Interleukin-1β is involved in multiple functions such as cell proliferation, differentiation, and apoptosis and possesses a central role in human atherosclerosis [14]. This cytokine triggers the release of other pro-inflammatory molecules such as IL-6 as well as pro-inflammatory prostanoids [11, 15]. In vessels, exposure to IL-1β exerts pro-oxidative actions leading to endothelial dysfunction [40]. Here, HGS stroke serum-induced endothelial dysfunction was not associated with alterations in the NO signaling pathway, but with COX activation. An imbalance between thromboxane A2 and prostacyclin has a critical role in the development of endothelial dysfunction, and activation of thromboxane A2 receptors has been involved in promoting these detrimental effects [21]. In addition, either pharmacological antagonism or deletion of the thromboxane/prostaglandin receptor limit lesion development in atherosclerosis [41]. On the other hand, cerebral ischemia/reperfusion-induced endothelial dysfunction in rat mesenteric resistance arteries is associated with increased plasma levels of IL-6 and COX activation [42]. We found that either nonselective or selective inhibition of both COX isoforms was sufficient to prevent endothelium dysfunction, which suggests a crosstalk between both COX isoforms in causing this effect. Overall, these findings propose that COX activation may act as a pathological driver of carotid artery endothelial dysfunction in atherothrombotic stroke. Of note, previous studies have shown beneficial effects of systemic anti-inflammatory treatments on stroke outcomes [43]. However, of concern are the clinical setting observations that some anti-inflammatory treatments may increase the susceptibility to fatal infections [15]. Additionally, the IL-1β antagonist canakinumab did not reduce recurrent vascular events in patients with stroke in the CANTOS trial [15]. The present work suggests that instead of blocking systemic inflammation, disrupting the consequences of the inflammatory process directly on the arterial wall, namely, targeting increased COX signaling, might be potentially safer and more effective.

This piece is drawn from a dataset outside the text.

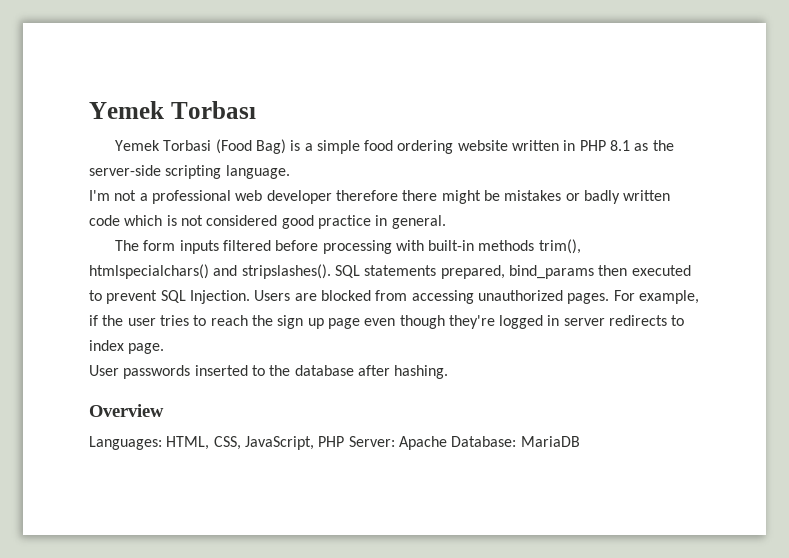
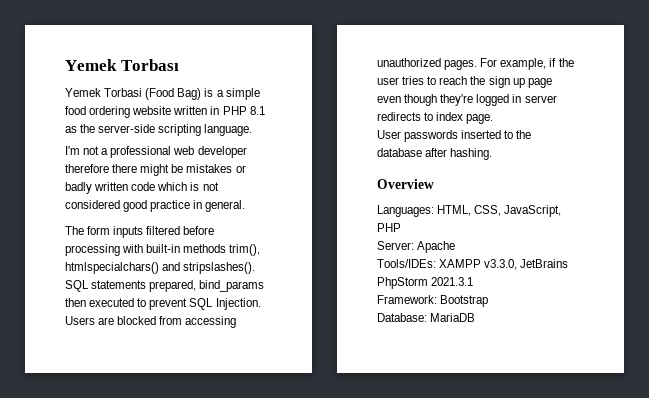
(345, 441) none -> (401, 227) //
(447, 443) none -> [377,259,569,270] [377,277,474,289] [377,295,489,307] // Tools/IDEs: XAMPP v3.3.0, JetBrains PhpStorm 2021.3.1 // Framework: Bootstrap //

Cyclooxigenase-1 has been classically considered as the isoform primarily responsible for homeostatic prostanoid synthesis, though growing evidence indicates that it can also play important roles in both neurodegenerative [22] and cardiovascular [23] disease. Thus, it is known that IL-1β activates COX-1 to upregulate prostaglandin E2 levels in a transgenic model for conditional and chronic upregulation of this cytokine expression in the hippocampus [44]. Besides, IL-1β-induced increase in prostaglandin H2 by human umbilical vein endothelial cells is suppressed by selective inhibition of COX-2 [45]. In addition, IL-1β stimulation induces COX-2 upregulation in different types of cells, and some studies suggested that this effect could be rapid (1 h) in human vascular smooth muscle cells [46]. In this regard, a rapid endothelium-dependent upregulation of COX-1 and mainly COX-2 leading to thromboxane A2 synthesis was observed after 1 h exposure to IL-1β in rat superior mesenteric arteries [47]. In that study, COX was more rapidly upregulated than iNOS [47], which is consistent with the notion that early production of prostanoids can subsequently stimulate iNOS expression [48].

In conclusion, the present study shows that serum from severe carotid artery stenosis patients with stroke can promote carotid artery endothelial dysfunction linked to increased COX activation. Endothelial dysfunction in an environment of severe carotid stenosis and amplified inflammation may compromise blood supply to the brain and predispose to plaque rupture, leading to a greater risk of further cerebrovascular events. The present findings propose that targeting increased COX signaling locally in the carotid artery wall may have therapeutic benefits for the secondary prevention of atherothrombotic ischemic stroke.